Finding the Middle Way

Buddhist psychology is neither a path of denial nor of affirmation. It shows us the paradox of the universe, within and beyond the opposites. It teaches us to be in the world but not of the world. This realization is called the middle way. My teacher Ajahn Chah talked about the middle way every day. In the monastery we contemplated the middle way. At twilight, a hundred monks could be found seated in the open-air meditation pavilion, surrounded by the towering trees and dense green forest, reciting these original verses: “There is a middle way between the extremes of indulgence and self-denial, free from sorrow and suffering. This is the way to peace and liberation in this very life.”

If we seek happiness purely through indulgence, we are not free. If we fight against ourselves and reject the world, we are not free. It is the middle path that brings freedom. This is a universal truth discovered by all those who awaken. “It is as if while traveling through a great forest, one should come upon an ancient path, an ancient road traversed by people of former days. . . . Even so have I, monks, seen an ancient path, an ancient road traversed by the rightly enlightened ones of former times,” said the Buddha.
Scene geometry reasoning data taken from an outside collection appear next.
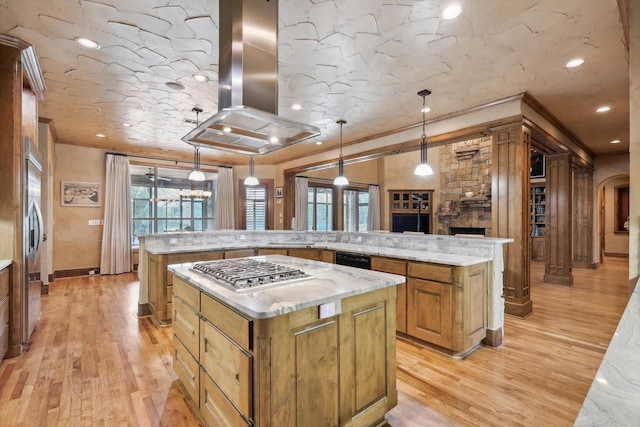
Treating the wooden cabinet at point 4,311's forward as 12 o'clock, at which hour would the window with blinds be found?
The window with blinds is roughly at 11 o'clock from the wooden cabinet.

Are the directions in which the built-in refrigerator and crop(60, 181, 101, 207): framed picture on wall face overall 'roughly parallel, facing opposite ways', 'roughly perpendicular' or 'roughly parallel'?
roughly perpendicular

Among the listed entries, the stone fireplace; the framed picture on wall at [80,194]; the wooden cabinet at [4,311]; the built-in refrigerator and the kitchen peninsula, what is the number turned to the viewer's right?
2

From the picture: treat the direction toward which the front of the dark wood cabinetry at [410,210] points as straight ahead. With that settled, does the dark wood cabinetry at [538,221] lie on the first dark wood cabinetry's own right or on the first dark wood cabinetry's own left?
on the first dark wood cabinetry's own left

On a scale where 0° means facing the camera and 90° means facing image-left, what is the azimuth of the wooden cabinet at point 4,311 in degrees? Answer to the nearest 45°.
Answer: approximately 270°

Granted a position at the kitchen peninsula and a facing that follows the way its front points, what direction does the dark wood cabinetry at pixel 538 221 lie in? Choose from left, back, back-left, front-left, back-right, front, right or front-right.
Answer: back-left

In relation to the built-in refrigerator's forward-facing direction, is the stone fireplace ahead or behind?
ahead

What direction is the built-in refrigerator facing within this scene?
to the viewer's right
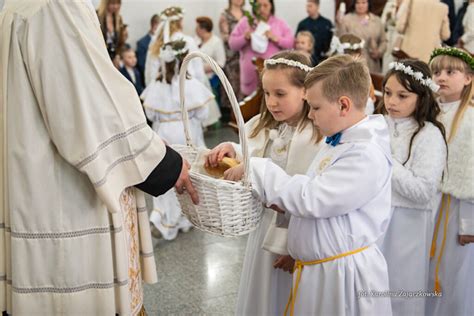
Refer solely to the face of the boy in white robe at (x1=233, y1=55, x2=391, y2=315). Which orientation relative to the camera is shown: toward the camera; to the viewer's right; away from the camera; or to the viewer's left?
to the viewer's left

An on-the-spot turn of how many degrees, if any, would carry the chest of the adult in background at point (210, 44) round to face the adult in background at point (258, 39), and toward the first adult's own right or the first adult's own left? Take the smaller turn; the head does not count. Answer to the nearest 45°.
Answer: approximately 180°

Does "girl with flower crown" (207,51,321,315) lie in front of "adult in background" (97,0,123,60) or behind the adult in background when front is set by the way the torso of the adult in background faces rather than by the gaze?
in front

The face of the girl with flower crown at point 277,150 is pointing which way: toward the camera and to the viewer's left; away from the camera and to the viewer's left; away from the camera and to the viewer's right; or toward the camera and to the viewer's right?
toward the camera and to the viewer's left

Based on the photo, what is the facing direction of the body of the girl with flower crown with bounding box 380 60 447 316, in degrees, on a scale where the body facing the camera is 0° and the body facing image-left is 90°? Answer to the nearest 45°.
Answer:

The middle way describes the middle ground between attachment and aversion, between being and non-being, between form and emptiness, between free will and determinism. The more we delve into the middle way the more deeply we come to rest between the play of opposites. Sometimes Ajahn Chah described it like a koan, where “there is neither going forward, nor going backward, nor standing still.” To discover the middle way, he went on, “Try to be mindful, and let things take their natural course. Then your mind will become still in any surroundings, like a clear forest pool. All kinds of wonderful, rare animals will come to drink at the pool, and you will clearly see the nature of all things. You will see many strange and wonderful things come and go, but you will be still. This is the happiness of the Buddha.”

Learning to rest in the middle way requires trust in life itself. It is like learning to swim. I remember first taking swimming lessons when I was seven years old. I was a skinny, shivering boy flailing around, trying to stay afloat in a cold pool. But one morning there came a magical moment lying on my back when I was held by the teacher and then released. I realized that the water would hold me, that I could float. I began to trust. Trusting in the middle way, there is an ease and grace, a cellular knowing that we too can float in the ever-changing ocean of life that has always held us.
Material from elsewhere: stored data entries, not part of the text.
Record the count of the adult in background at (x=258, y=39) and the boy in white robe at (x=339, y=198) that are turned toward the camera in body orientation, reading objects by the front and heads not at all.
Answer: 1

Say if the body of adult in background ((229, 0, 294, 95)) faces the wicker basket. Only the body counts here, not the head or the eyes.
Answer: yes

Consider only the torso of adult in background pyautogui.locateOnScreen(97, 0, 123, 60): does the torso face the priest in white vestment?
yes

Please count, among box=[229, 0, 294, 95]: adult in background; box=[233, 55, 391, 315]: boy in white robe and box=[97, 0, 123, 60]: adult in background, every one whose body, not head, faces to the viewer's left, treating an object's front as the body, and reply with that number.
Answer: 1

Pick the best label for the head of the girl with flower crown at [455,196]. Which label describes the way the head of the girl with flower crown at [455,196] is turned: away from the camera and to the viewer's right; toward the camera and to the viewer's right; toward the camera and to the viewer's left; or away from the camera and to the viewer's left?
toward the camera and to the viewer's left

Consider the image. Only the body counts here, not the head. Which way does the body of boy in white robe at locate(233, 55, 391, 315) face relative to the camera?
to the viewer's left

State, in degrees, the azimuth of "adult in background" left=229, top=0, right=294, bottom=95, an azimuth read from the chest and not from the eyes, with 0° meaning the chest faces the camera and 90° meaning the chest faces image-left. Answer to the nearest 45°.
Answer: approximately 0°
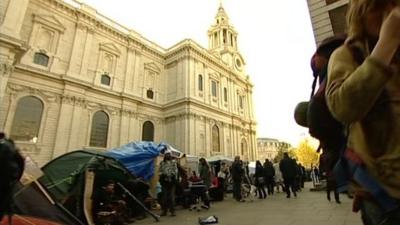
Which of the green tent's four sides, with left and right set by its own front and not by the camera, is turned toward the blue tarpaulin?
left

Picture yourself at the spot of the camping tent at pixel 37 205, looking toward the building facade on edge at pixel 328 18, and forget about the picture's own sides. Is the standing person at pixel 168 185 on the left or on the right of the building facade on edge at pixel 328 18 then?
left

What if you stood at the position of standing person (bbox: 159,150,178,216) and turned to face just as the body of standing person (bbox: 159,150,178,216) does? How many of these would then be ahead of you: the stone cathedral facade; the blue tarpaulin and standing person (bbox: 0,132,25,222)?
1

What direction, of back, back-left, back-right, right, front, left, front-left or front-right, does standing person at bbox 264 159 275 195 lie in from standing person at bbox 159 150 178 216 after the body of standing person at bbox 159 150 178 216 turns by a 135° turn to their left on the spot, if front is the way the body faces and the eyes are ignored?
front

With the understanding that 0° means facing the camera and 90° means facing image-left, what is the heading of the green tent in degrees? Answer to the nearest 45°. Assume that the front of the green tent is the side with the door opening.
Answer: approximately 315°

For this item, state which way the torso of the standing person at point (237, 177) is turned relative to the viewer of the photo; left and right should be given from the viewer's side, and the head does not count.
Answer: facing away from the viewer

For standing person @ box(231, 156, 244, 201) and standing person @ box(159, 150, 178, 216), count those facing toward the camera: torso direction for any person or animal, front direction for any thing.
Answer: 1

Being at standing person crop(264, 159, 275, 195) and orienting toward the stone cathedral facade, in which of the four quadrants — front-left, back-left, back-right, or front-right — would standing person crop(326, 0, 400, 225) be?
back-left

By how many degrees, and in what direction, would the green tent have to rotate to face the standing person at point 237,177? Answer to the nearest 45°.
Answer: approximately 45° to its left

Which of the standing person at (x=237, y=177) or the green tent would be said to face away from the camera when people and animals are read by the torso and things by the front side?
the standing person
Buddhist teaching invites us to discover this ease everywhere: in meditation, in the marketplace, wherever we are. In the middle way, we come to rest in the reality of the present, where all the opposites exist. T. S. Eliot calls this the “still point of the turning world. Neither flesh nor fleshless;/Neither from nor towards; . . . neither arrest nor movement.” The sage Shantideva calls the middle way “complete non-referential ease.” The Perfect Wisdom Text describes it as “realization of suchness beyond attainment of good or bad, ever present with all things, as both the path and the goal.”

What do these mysterious words mean? They are attempts to describe the joyful experience of moving out of time, out of gaining or losing, out of duality. They describe the ability to live in the reality of the present. As one teacher put it, “The middle path does not go from here to there. It goes from there to here.” The middle path describes the presence of eternity. In the reality of the present, life is clear, vivid, awake, empty and yet filled with possibility.

When we discover the middle path, we neither remove ourselves from the world nor get lost in it. We can be with all our experience in its complexity, with our own exact thoughts and feelings and drama. We learn to embrace tension, paradox, change. Instead of seeking resolution, waiting for the chord at the end of a song, we let ourselves open and relax in the middle. In the middle we discover that the world is workable.